Quizás puso una expresión demasiado intensa mientras meditaba sobre todo esto, porque recibió una mirada curiosa por parte de su acompañante. Aprovechando el hecho de que había captada su atención, prosiguió con su discurso anterior:
- Sea como sea, dudo mucho que estés de acuerdo con Afrodita en este asunto. Quiere desgraciar la vida de una chica cuyo único delito es ser hermosa. Y todo esto tan solo para salvaguardar su vanidad. – declaró mientras volvía a guardar su saeta en la funda. - La odia tanto que está dispuesta a maldecir al reino entero si no acceden a sus demandas.
- Ya lo sé. Y no me importa. Mi trabajo es mandar mi predicción al rey y advertirle de lo que puede pasar si desobedece. Lo demás no es asunto mío y me da igual lo que le pase a tu querida Psyque o a su reino.
- ¿Estás seguro? Puedes fingir que no te importa si eso es lo que quieres, pero a mí no me engañas. Además, creo recordar que se trata de un reino que te adora y venera con devoción. ¿Cuántos templos tienen en tu honor? Si no me estoy haciendo viejo y la memoria no me falla, yo diría que muchos. ¿A que sí?
- …
- El silencio también es una respuesta, Apolo. Pero me gustaría que fueras más explícito. ¿Te parece bien todo esto? ¿De qué lado estás?... ¿O más bien dicho, de qué lado te conviene estar?

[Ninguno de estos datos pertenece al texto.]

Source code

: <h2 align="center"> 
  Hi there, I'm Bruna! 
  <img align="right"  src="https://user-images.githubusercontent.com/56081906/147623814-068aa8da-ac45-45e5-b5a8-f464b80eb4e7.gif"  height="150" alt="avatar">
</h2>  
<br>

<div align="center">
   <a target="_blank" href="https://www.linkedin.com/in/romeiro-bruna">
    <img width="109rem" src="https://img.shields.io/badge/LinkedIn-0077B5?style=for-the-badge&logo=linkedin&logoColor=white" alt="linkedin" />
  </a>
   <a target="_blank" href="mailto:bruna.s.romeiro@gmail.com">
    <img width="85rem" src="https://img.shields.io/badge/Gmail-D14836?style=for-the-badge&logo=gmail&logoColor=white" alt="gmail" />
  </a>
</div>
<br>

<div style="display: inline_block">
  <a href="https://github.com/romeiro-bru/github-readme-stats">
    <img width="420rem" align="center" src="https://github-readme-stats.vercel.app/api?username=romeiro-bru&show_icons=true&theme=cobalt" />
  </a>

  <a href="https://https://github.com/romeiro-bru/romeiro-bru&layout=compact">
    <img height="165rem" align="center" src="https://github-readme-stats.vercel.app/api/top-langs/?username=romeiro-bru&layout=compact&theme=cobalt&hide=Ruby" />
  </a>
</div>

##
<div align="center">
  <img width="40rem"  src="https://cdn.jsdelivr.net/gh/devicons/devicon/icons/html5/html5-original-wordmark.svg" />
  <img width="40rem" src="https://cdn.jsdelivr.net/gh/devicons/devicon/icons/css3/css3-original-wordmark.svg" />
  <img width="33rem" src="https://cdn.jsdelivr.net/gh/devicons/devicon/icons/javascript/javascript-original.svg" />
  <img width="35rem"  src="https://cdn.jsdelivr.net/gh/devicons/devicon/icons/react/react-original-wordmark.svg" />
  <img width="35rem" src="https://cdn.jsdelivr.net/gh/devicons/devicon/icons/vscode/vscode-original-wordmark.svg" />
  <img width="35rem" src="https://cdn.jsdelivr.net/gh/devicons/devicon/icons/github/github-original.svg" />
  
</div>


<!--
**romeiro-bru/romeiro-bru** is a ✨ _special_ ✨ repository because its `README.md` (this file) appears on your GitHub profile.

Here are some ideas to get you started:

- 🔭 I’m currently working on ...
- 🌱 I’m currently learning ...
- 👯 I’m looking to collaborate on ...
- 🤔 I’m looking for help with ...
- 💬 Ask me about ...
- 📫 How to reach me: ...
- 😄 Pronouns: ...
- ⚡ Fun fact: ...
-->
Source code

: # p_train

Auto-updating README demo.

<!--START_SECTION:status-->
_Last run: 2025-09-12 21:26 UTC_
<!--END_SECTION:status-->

Ante estas palabras, Apolo miró al cielo con una expresión difícil de descifrar. Luego, resignado, dejó escapar un profundo suspiro. Sin abandonar su postura digna, tan soberbia como la del propio Zeus, se dio la vuelta para encarar a Eros.
- Siempre sabes que decir para obtener lo que quieres, maldita serpiente bípeda. – le respondió con inmenso desdén. – ¿Qué quieres que les diga cuando vengan a mí?
- No les digas que su esposo soy yo. Diles que es un monstruo, para que así mi madre se dé por satisfecha y deje a la chica tranquila.
- No vas a engañar a tu madre por mucho tiempo con un truco tan simple como este.
- Pero si el suficiente para hallar alguna solución más idónea a todo este embrollo. También necesito que les dejes bien claro que deben llevarla al risco más alto de la ciudad. La recogeré allí y la pondré a salvo bajo mi cuidado. Por supuesto, no debes decir ni una sola palabra a nadie sobre esto.
- Bien. Como quieras. Pero, … ¿cómo se supone que debo describir a "su monstruoso esposo"?
Tras varios segundos meditando, Eros simplemente respondió con otra pregunta:
- ¿Cómo me describirías tú, Apolo?
- Como una asquerosa serpiente venenosa. – dijo el malhumorado dios mientras masajeaba sus sienes para evitar el inminente dolor de cabeza.
Eros no pudo evitar reír suavemente al escuchar tan sincera respuesta.
- Pues que así sea.
- Te lo juro. Entre tú y tu madre me vais a volver loco. Como Afrodita me pateé el trasero por esto lo vas a lamentar.
- Venga, Apolo. No seas amargado. – le contestó con una amplia sonrisa, ignorando por completo su mal humor. - Estás del lado de los buenos.
- ¡Da igual en que bando me ponga! Al final uno de los dos se vengará de mí enamorándome de una cabra o de algo peor.
- Buena idea. Aunque yo personalmente prefiero emparejarte con un cerdo. Va más acorde contigo.
Eros salió volando justo a tiempo para esquivar la ira de Apolo. Revoloteó muy alegremente a su alrededor escuchando sus amenazas de muerte, antes de impulsarse para ascender a los cielos con un fuerte aleteo. Marchó raudo con una inmensa sonrisa en sus labios y la imagen de su amada grabada en su mente.
- ¡Psyque! – exclamó lleno de ilusión mientras surcaba las nubes a toda velocidad. Estaba tan contento que apenas podía contenerse. - ¡Pronto estaré contigo!